Kenyan Police Revive Investigations Into 2007-08 Election Killings
Kenyan Police Revive Investigations Into 2007-08 Election Killings
Kenya said on Monday it was reviving investigations into 72 murders as well as allegations of forced eviction and arson during postelection violence in 20072008 after victims and their families came forward to give statements.

NAIROBI Kenya said on Monday it was reviving investigations into 72 murders as well as allegations of forced eviction and arson during post-election violence in 2007-2008 after victims and their families came forward to give statements.

The fighting in late 2007 and early 2008, some of the worst in Kenya’s history, erupted after Raila Odinga, then an opposition leader, accused then-President Mwai Kibaki’s party of stealing the election.

About 1,300 people were killed and hundreds of thousands were displaced from their homes in the ensuing battles.

Uhuru Kenyatta, now president, and his deputy William Ruto were among six Kenyans charged at the International Criminal Court over their alleged roles in the deadly inter-ethnic violence.

Kenyatta and Ruto both denied the charges and their cases collapsed due to insufficient evidence.

It was not immediately clear why victims had come forward with statements now, more than four years after those cases were concluded, but Kenyan media reported some had received threats ahead of the next election in 2022, without giving details.

Rights groups have in the past accused Kenya’s political elite and police of stalling investigations into the perpetrators of the violence.

George Kinoti, the head of the police’s Directorate of Criminal Investigations, said they had so far received statements into a total of 114 cases, which include 72 murders and 44 of those forcefully displaced from their land.

“There are no criminal cases which are ever closed.
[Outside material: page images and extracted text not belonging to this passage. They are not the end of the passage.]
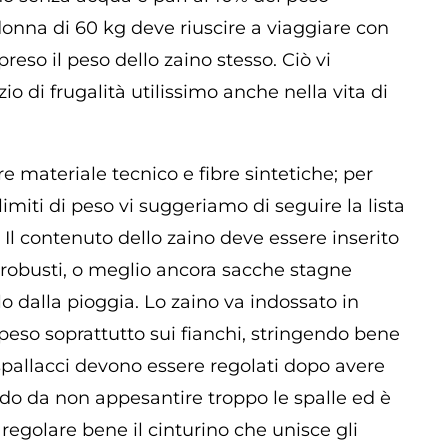
donna di 60 kg deve riuscire a viaggiare con
reso il peso dello zaino stesso. Ciò vi
io di frugalità utilissimo anche nella vita di
re materiale tecnico e fibre sintetiche; per
 limiti di peso vi suggeriamo di seguire la lista
Il contenuto dello zaino deve essere inserito
a robusti, o meglio ancora sacche stagne
o dalla pioggia. Lo zaino va indossato in
peso soprattutto sui fianchi, stringendo bene
i spallacci devono essere regolati dopo avere
odo da non appesantire troppo le spalle ed è
egolare bene il cinturino che unisce gli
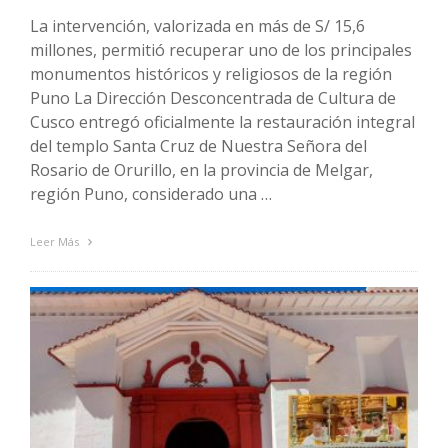
La intervención, valorizada en más de S/ 15,6
millones, permitió recuperar uno de los principales
monumentos históricos y religiosos de la región
Puno La Dirección Desconcentrada de Cultura de
Cusco entregó oficialmente la restauración integral
del templo Santa Cruz de Nuestra Señora del
Rosario de Orurillo, en la provincia de Melgar,
región Puno, considerado una …
Leer Más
Criminal cases are live throughout their lifespan,” Kinoti said while addressing a group visiting his office to give their statements.

“All the statements you give us, we will compile our files properly, to produce evidence and swear in court that so and so killed so and so; that this one committed arson, or the other one evicted another from their farm.”

A 2008 powersharing deal between Kibaki and Odinga brokered by former U.N. Secretary General Kofi Annan stopped the fighting and created Kenya’s first coalition government.